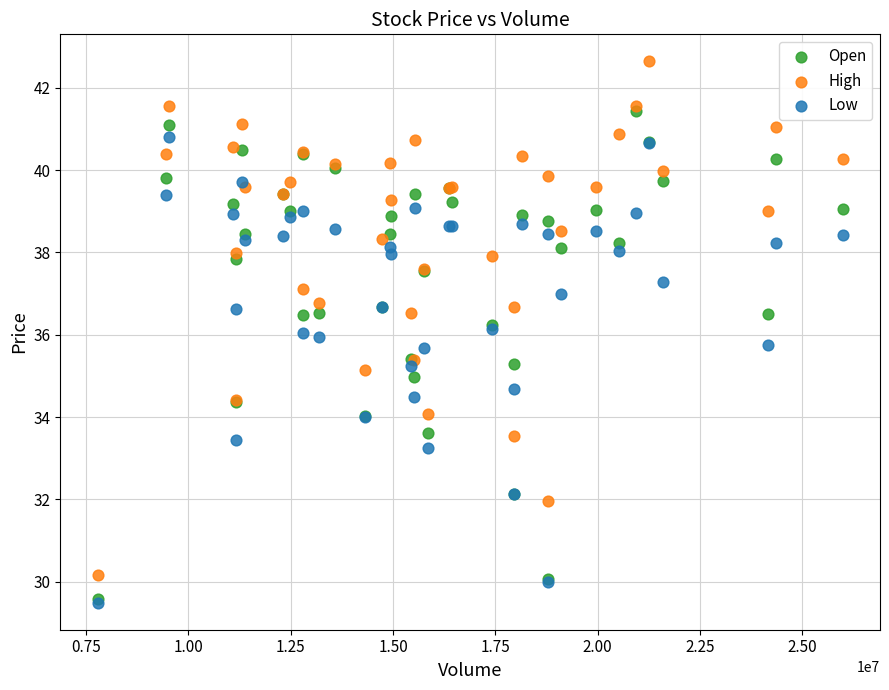

What are all the series names shown in the legend?

Open, High, Low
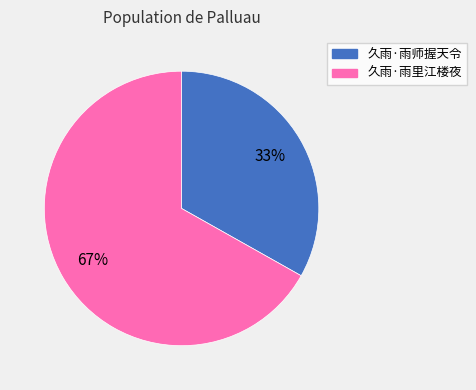

True or false: 久雨·雨师握天令 accounts for 47% of the total.

False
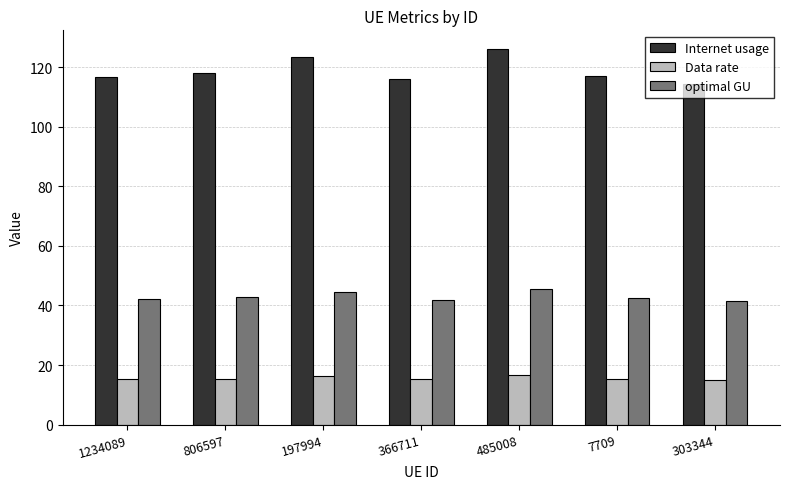

Which series has the widest spread of values?

Internet usage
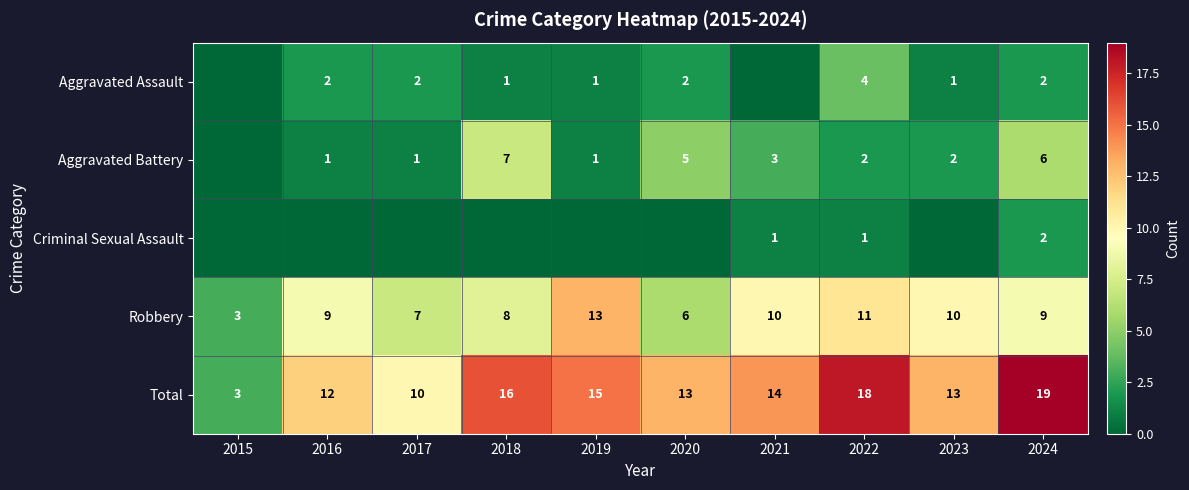

Is it true that Robbery equals 5 at 2021?

False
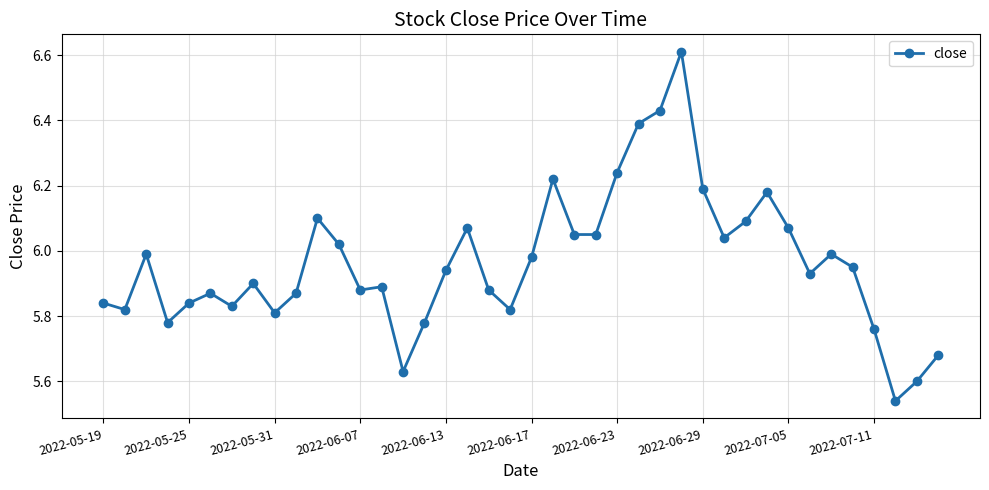

What is the sum of all values?

238.6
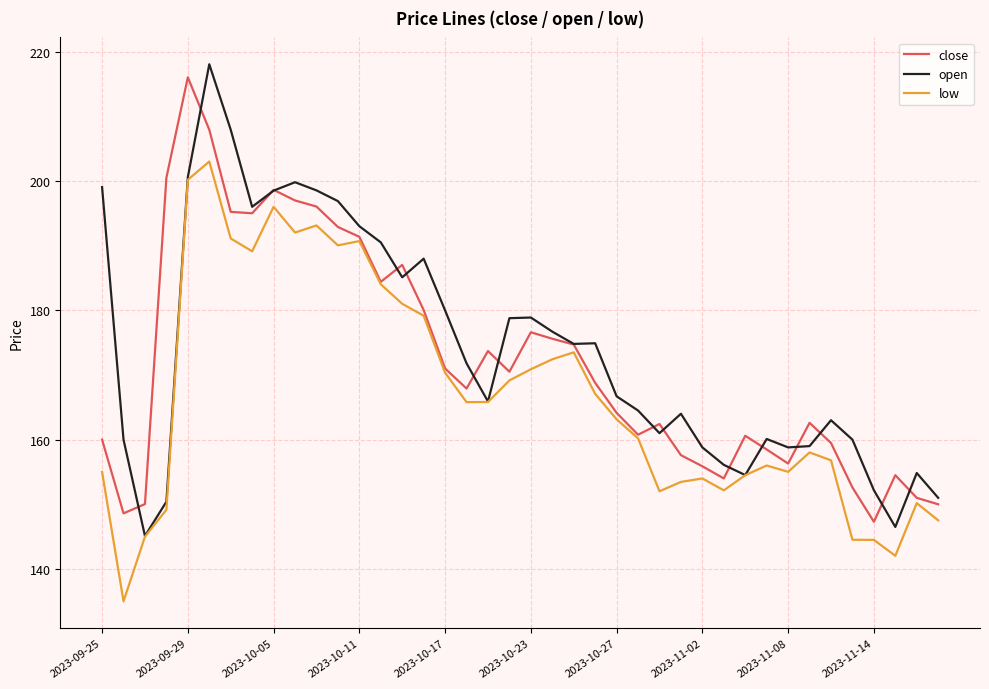

Which series has the widest spread of values?

open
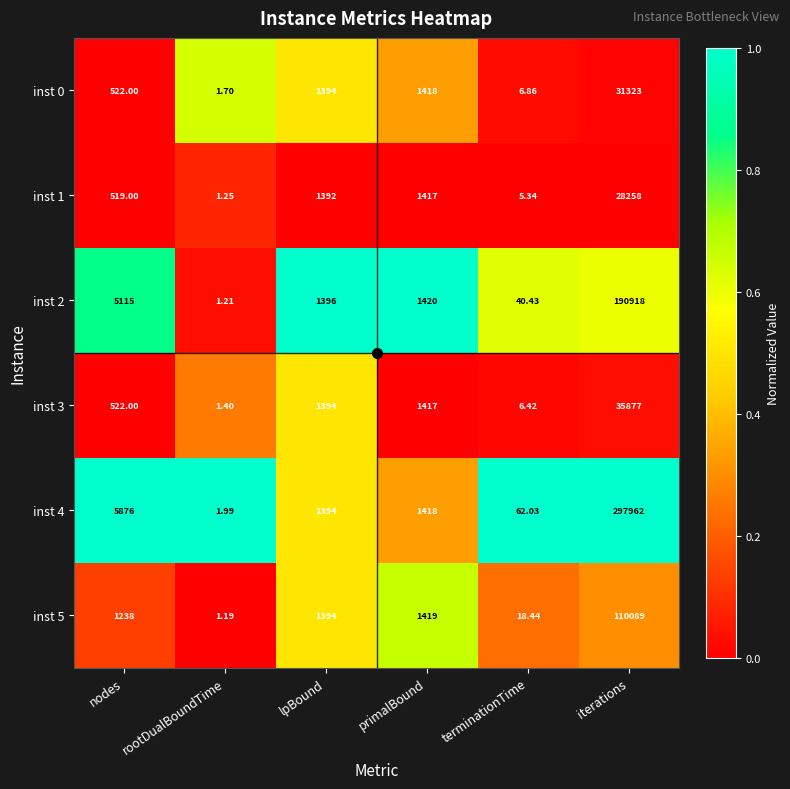

List the labels in order of inst 5 value, smallest first.

rootDualBoundTime, terminationTime, nodes, lpBound, primalBound, iterations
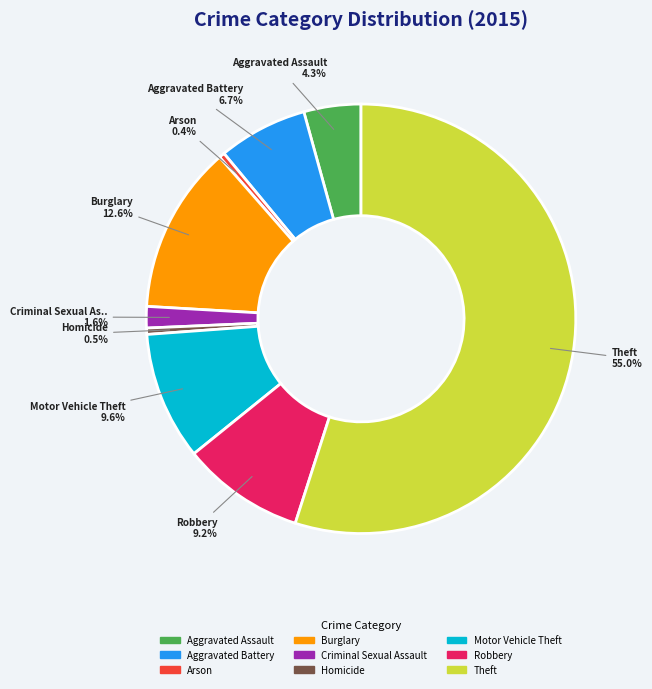

To the nearest percent, what percentage of the pie is Motor Vehicle Theft?

10%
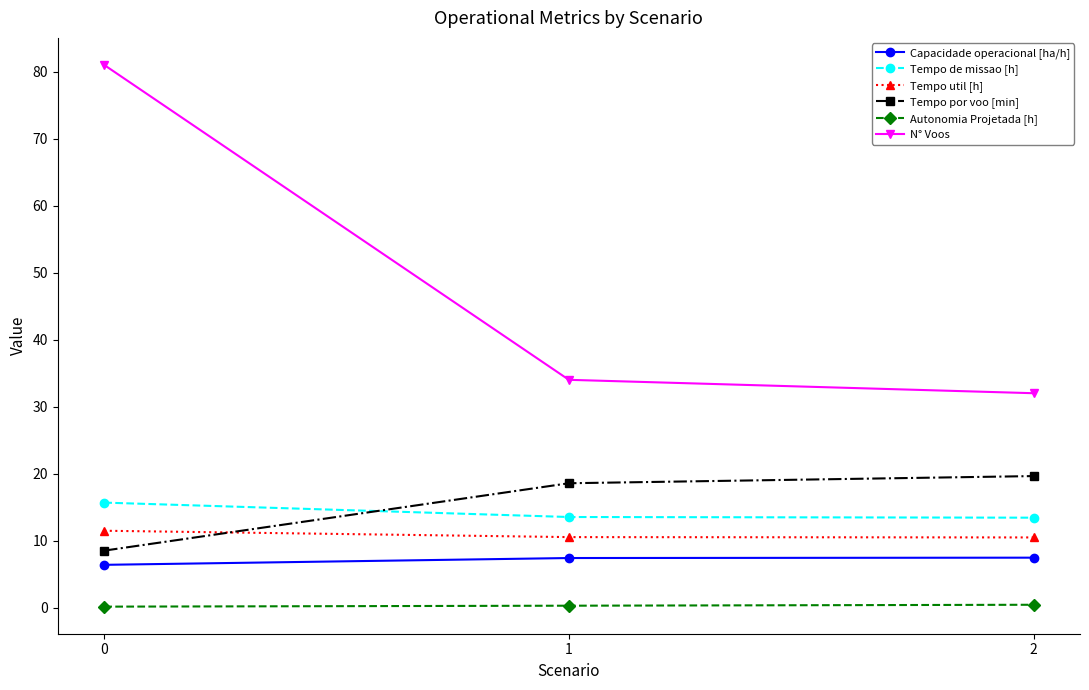

Does the chart have visible grid lines?

No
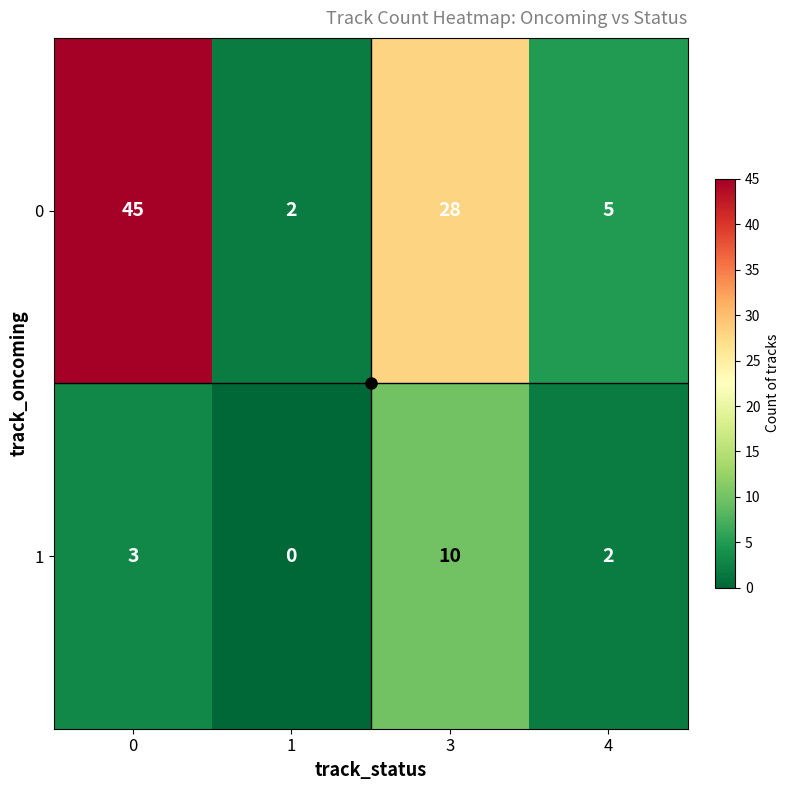

Is it true that 1 equals 7 at 3?

False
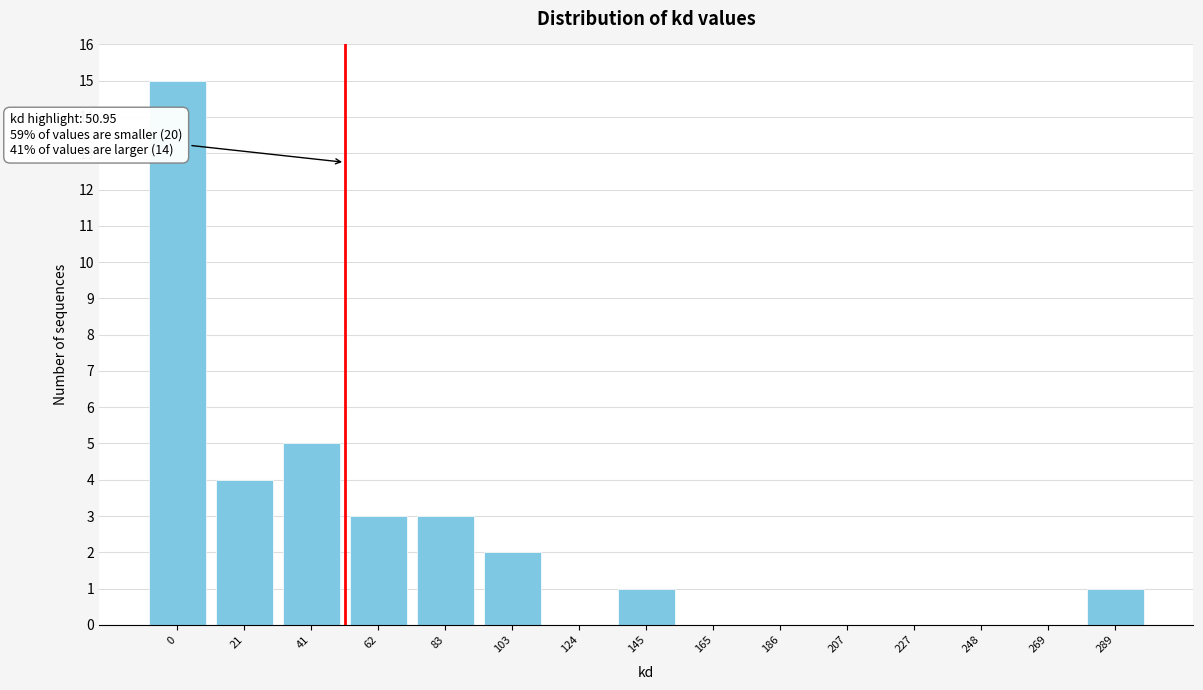

Reading left to right, list all the values displayed in this chart.

0=15	21=4	41=5	62=3	83=3	103=2	124=0	145=1	165=0	186=0	207=0	227=0	248=0	269=0	289=1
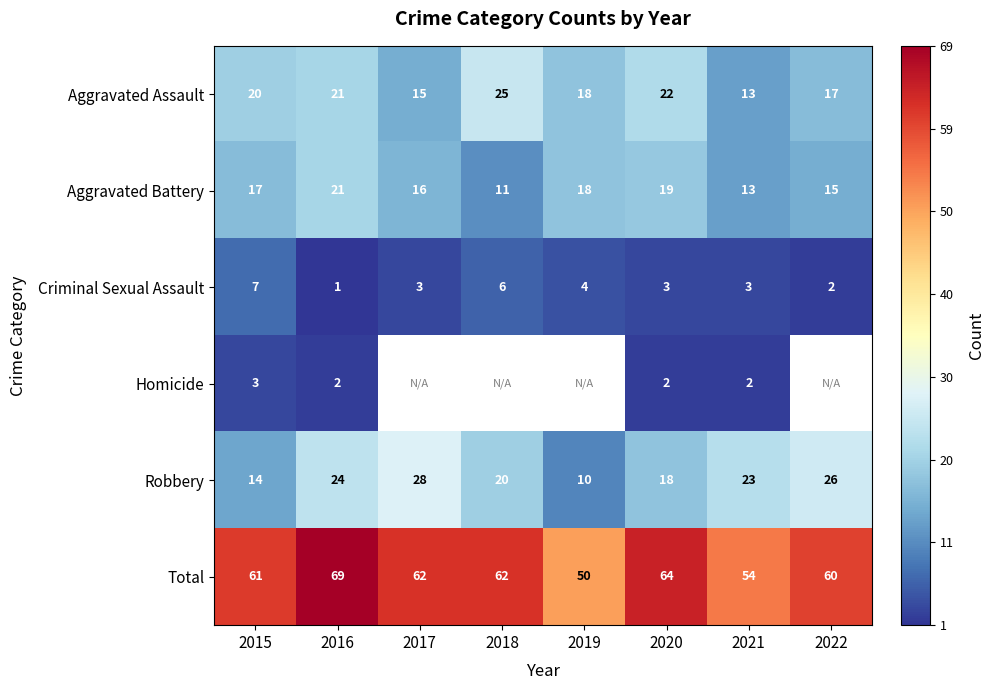

Is the value of Aggravated Battery at 2016 greater than the value of Homicide at 2016?

Yes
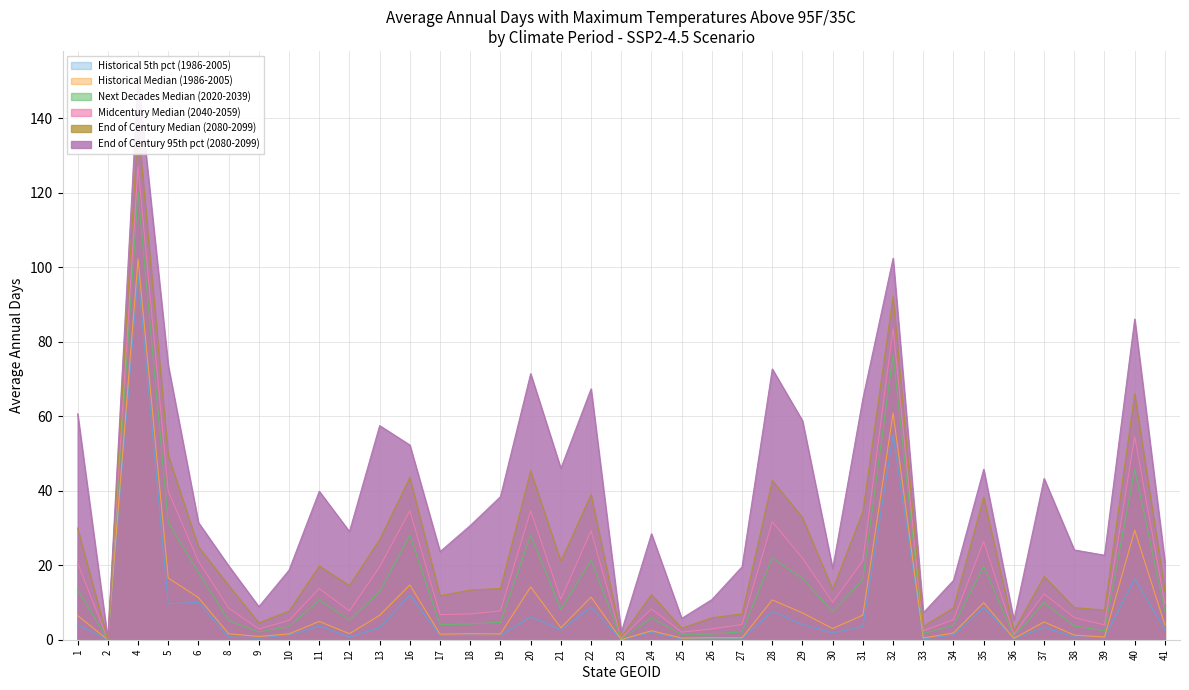

Does the chart have visible grid lines?

Yes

::::

**Ação necessária**
Redigite todos os registros acima, do primeiro ao último, sem alterar uma palavra, e deixe as imagens de fora.

**Resposta da tarefa**
What are all the series names shown in the legend?

Open, High, Low

True or false: 久雨·雨师握天令 accounts for 47% of the total.

False

Which series has the widest spread of values?

Internet usage

Is it true that Robbery equals 5 at 2021?

False

What is the sum of all values?

238.6

Which series has the widest spread of values?

open

List the labels in order of inst 5 value, smallest first.

rootDualBoundTime, terminationTime, nodes, lpBound, primalBound, iterations

To the nearest percent, what percentage of the pie is Motor Vehicle Theft?

10%

Does the chart have visible grid lines?

No

Is it true that 1 equals 7 at 3?

False

Reading left to right, list all the values displayed in this chart.

0=15	21=4	41=5	62=3	83=3	103=2	124=0	145=1	165=0	186=0	207=0	227=0	248=0	269=0	289=1

Is the value of Aggravated Battery at 2016 greater than the value of Homicide at 2016?

Yes

Does the chart have visible grid lines?

Yes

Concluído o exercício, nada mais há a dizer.